Tuesday, January 27, 2009

Some things are changing in Washington

If the transfer of presidential power seems chaotic to me, I can only imagine what's going on backstage in Washington, D.C.

From watching President Barack Obama's first week in office on television, the transition would seem to be smooth and largely ceremonial.

Not so if you're actually trying to do some reporting that relates to the federal government.
I'm sure the process repeats itself every time there's a new president, but this is the first time I've had to deal with the federal bureaucracy during such a change.

Last week, I was working on an article about the proposed dam removal along the Klamath River, in which the Interior Dept. is involved.

The problem was, all the old hands who were familiar with the Klamath saga were gone, and the new folks were probably still figuring out where to hang their coats and how to get to the bathroom.

As for the lower-level bureaucrats who deal with the issues on a day-to-day basis, regardless of the administration, the situation wasn't much better.

They were still waiting to see what approach their new bosses would take to the problem.
Another problem came up today, when I was trying to figure out the implications of a new Environmental Protection Agency rule that pertains to emissions from livestock manure.
Apart from the complexity of the regulation itself, it was unclear whether or not the rule had actually taken effect. That's because Obama suspended all pending regulations, and those that hadn't yet taken effect when he entered office.

The problem is, the rule I was writing about took effect the same day Obama was sworn in. Everybody I talked to had a differing opinion about whether or not the rule was suspended. Even the Environmental Protection Agency didn't know.

I'm sure that all this confusion will be sorted out once the dust has a chance to settle. I'm just curious to see how long that will take.

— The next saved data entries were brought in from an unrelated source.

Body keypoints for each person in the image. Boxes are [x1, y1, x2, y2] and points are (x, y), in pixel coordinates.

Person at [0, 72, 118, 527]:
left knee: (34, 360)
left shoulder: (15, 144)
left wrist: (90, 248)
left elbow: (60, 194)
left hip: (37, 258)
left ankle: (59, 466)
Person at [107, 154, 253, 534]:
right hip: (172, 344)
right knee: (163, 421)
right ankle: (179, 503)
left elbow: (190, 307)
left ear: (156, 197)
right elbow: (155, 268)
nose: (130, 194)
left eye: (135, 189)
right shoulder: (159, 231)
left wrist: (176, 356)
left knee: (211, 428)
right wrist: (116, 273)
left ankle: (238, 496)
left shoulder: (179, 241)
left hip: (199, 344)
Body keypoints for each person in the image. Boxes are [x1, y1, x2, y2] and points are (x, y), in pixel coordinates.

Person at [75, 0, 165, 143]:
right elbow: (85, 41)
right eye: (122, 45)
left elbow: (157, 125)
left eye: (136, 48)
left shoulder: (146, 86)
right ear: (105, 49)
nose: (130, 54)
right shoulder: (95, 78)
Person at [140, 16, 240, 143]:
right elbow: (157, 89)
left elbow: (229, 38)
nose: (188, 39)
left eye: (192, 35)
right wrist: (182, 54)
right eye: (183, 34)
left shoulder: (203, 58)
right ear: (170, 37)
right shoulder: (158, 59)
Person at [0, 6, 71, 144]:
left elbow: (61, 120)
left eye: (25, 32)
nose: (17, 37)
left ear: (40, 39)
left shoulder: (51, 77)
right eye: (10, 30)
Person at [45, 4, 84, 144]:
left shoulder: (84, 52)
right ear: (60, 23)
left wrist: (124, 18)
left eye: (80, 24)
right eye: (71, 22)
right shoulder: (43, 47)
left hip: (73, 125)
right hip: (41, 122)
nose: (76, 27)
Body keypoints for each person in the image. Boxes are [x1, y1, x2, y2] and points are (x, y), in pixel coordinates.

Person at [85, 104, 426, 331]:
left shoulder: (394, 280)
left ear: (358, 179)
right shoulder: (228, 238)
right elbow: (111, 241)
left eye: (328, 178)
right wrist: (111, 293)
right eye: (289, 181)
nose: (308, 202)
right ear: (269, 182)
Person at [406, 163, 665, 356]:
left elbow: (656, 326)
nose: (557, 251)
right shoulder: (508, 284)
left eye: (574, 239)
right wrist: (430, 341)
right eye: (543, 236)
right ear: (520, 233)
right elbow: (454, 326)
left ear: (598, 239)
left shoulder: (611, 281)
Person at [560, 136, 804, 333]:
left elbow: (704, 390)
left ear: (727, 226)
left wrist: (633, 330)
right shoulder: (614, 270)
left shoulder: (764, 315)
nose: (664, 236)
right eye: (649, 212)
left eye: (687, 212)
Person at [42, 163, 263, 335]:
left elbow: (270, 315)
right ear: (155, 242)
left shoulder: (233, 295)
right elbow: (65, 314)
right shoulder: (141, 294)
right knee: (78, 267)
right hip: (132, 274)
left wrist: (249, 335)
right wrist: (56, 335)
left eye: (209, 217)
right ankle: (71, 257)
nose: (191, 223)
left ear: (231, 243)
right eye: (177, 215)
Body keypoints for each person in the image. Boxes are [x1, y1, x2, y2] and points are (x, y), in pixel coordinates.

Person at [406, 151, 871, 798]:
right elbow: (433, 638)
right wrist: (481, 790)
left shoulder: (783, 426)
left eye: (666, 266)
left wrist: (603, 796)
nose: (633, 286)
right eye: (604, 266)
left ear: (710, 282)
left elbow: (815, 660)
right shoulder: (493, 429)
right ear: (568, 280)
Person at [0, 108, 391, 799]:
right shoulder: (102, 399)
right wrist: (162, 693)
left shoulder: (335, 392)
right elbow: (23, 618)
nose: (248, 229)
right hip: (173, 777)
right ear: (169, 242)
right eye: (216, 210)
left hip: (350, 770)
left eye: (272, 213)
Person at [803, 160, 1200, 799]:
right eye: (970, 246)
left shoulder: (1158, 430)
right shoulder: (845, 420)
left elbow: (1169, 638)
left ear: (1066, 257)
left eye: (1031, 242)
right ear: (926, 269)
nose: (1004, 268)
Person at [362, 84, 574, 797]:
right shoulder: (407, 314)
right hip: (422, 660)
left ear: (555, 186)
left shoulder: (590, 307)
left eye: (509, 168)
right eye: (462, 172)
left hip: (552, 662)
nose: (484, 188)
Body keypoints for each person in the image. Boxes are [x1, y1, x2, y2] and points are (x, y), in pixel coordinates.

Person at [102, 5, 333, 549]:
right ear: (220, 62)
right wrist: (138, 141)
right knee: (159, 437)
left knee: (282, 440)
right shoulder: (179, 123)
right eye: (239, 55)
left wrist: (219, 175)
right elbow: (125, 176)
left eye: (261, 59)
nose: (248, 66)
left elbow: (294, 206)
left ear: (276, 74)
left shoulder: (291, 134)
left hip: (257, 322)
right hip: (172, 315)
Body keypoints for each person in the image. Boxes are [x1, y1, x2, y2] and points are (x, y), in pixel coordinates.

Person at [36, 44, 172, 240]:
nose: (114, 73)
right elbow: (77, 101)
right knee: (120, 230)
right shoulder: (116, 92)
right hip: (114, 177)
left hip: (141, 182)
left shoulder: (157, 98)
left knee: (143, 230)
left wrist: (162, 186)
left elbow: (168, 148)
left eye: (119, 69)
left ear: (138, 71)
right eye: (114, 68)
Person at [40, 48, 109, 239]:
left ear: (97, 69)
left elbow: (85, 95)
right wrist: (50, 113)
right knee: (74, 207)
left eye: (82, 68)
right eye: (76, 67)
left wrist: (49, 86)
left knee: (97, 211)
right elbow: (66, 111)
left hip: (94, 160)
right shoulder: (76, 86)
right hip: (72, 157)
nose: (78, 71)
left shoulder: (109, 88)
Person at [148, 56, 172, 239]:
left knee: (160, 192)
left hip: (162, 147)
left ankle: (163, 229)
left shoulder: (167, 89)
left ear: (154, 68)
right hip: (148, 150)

Hopefully, once it does, the new administration will be able to bring some efficiency to the public affairs process. To be honest, though, the signs so far haven't been very optimistic.

Yesterday, I called a federal agency to get some historical statistics. I got a hold of the person who handled the statistics, but she wasn't able to talk to me without permission from the agency's public affairs department. When I called the public affairs people, they weren't available to talk. By the time I got a call back three hours later, I'd found the statistics on my own.

This is a charade I've played many times during the Bush administration, and I have a feeling it's a truly non-partisan phenomenon.